### Provided entries
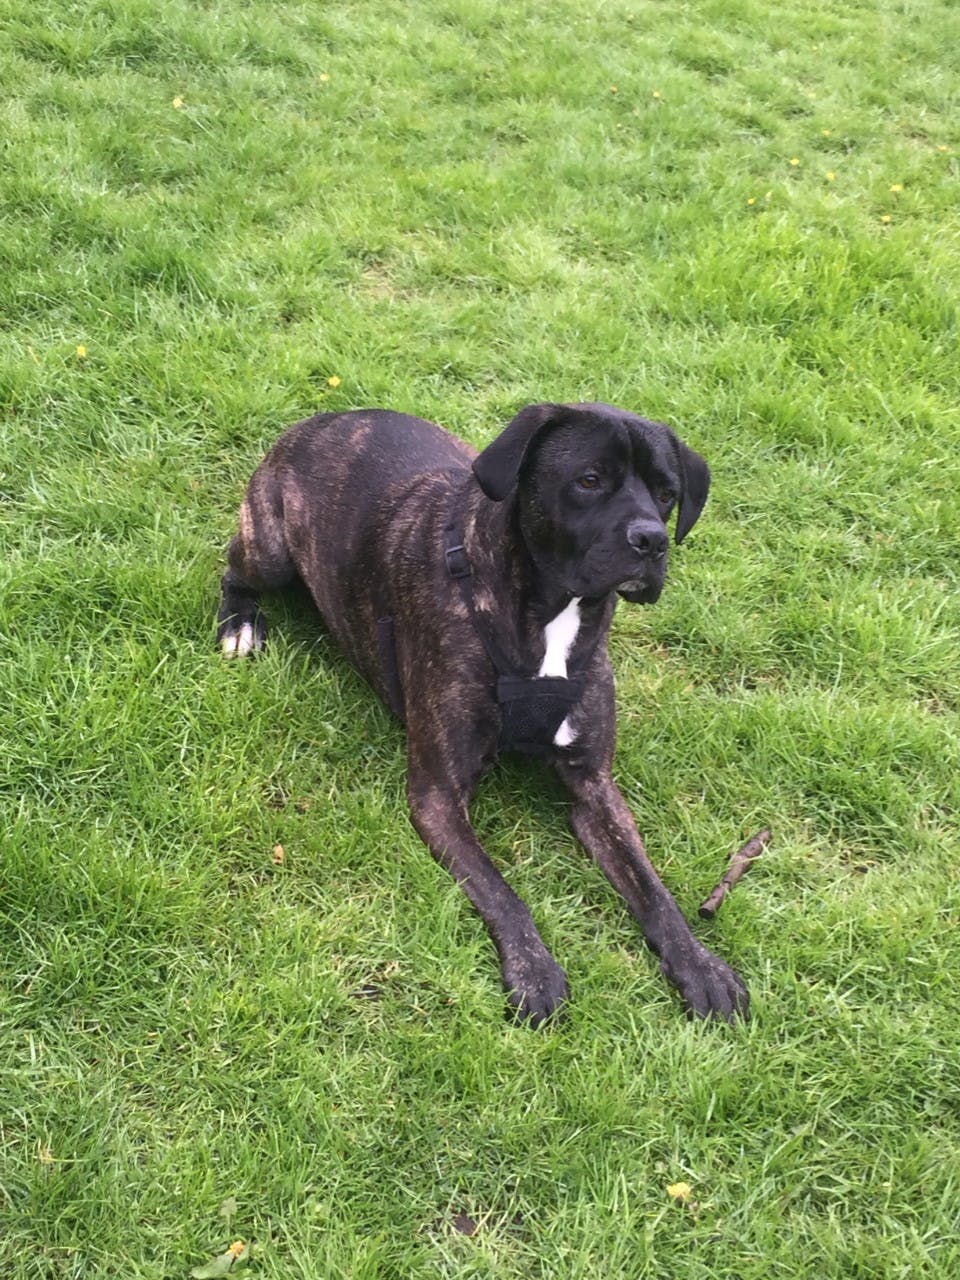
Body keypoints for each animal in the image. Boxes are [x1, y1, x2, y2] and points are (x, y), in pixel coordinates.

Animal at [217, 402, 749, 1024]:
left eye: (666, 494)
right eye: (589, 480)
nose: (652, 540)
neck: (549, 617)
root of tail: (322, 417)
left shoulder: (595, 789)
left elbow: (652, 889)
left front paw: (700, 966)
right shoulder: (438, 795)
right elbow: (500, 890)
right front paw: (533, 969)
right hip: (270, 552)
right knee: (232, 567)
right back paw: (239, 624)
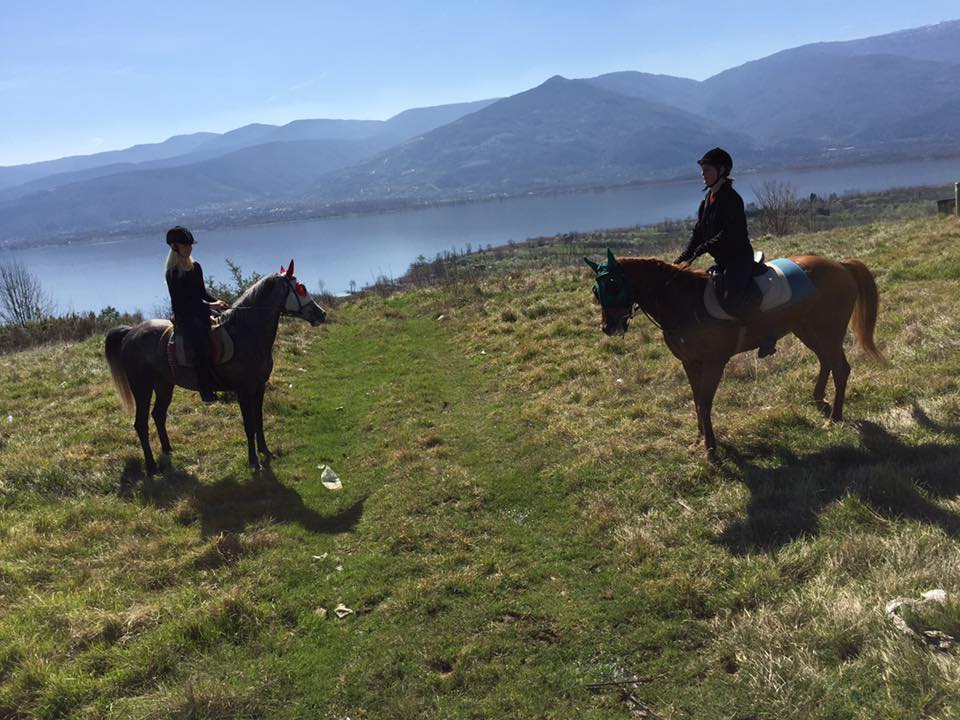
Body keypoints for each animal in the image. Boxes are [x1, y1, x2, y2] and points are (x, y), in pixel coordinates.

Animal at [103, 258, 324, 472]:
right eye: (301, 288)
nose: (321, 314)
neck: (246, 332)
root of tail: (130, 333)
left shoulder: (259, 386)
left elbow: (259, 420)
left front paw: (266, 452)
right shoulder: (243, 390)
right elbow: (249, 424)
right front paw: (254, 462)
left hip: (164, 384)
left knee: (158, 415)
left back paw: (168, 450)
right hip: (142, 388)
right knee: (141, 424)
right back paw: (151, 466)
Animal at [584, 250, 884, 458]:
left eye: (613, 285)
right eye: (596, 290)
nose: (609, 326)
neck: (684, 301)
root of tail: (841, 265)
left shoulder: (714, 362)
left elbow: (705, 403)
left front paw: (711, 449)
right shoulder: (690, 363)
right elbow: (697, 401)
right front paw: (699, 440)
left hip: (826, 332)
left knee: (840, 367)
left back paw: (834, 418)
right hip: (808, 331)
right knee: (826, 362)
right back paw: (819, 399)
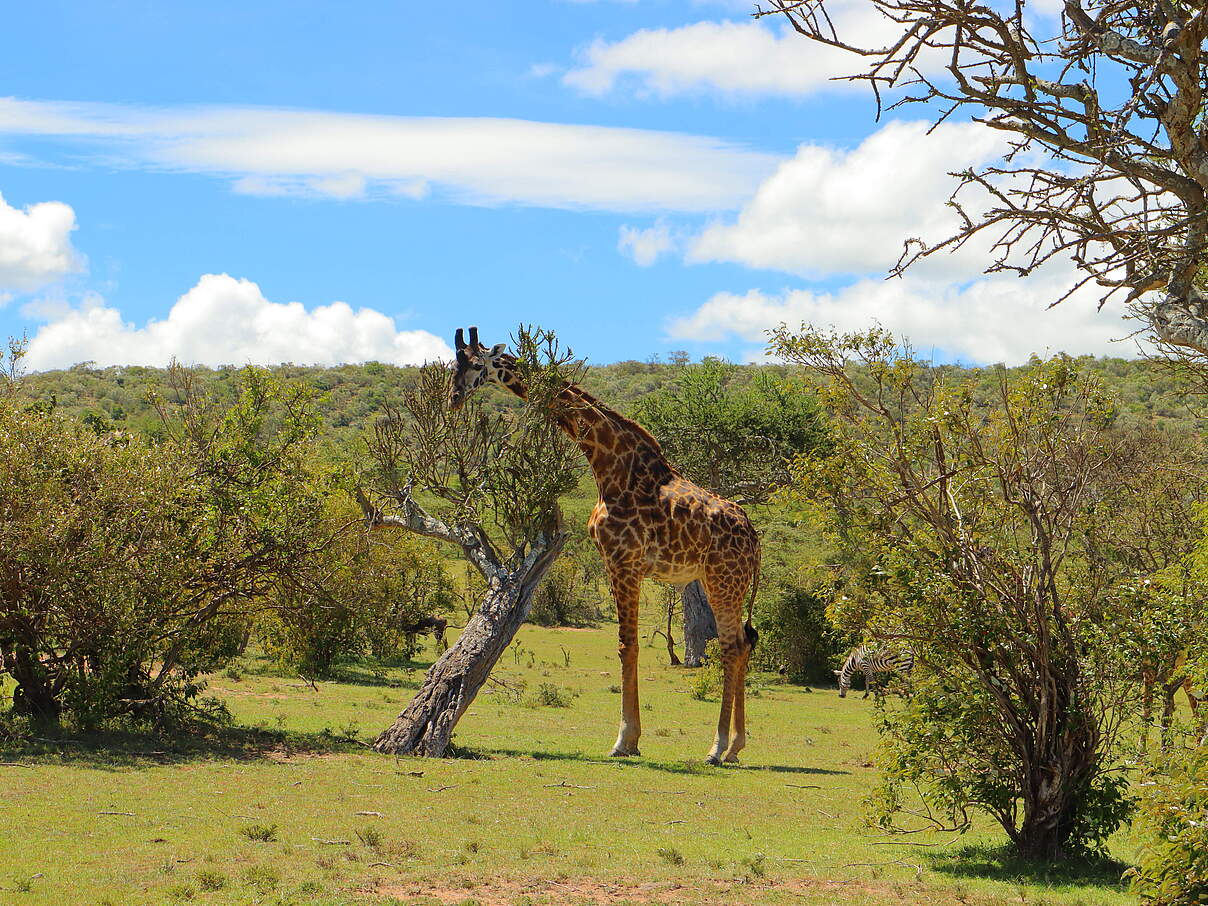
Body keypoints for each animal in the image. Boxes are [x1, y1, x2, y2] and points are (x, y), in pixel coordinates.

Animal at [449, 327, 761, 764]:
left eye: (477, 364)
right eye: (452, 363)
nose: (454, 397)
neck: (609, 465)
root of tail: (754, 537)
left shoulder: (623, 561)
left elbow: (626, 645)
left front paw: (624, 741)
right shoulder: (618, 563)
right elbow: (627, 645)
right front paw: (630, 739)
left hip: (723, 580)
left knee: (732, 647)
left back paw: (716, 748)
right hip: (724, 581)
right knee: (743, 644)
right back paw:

### What is expected
Copy the lines of the entries above that mention "root".

### Task answer
root of tail: (322, 417)
root of tail: (130, 333)
root of tail: (841, 265)
root of tail: (754, 537)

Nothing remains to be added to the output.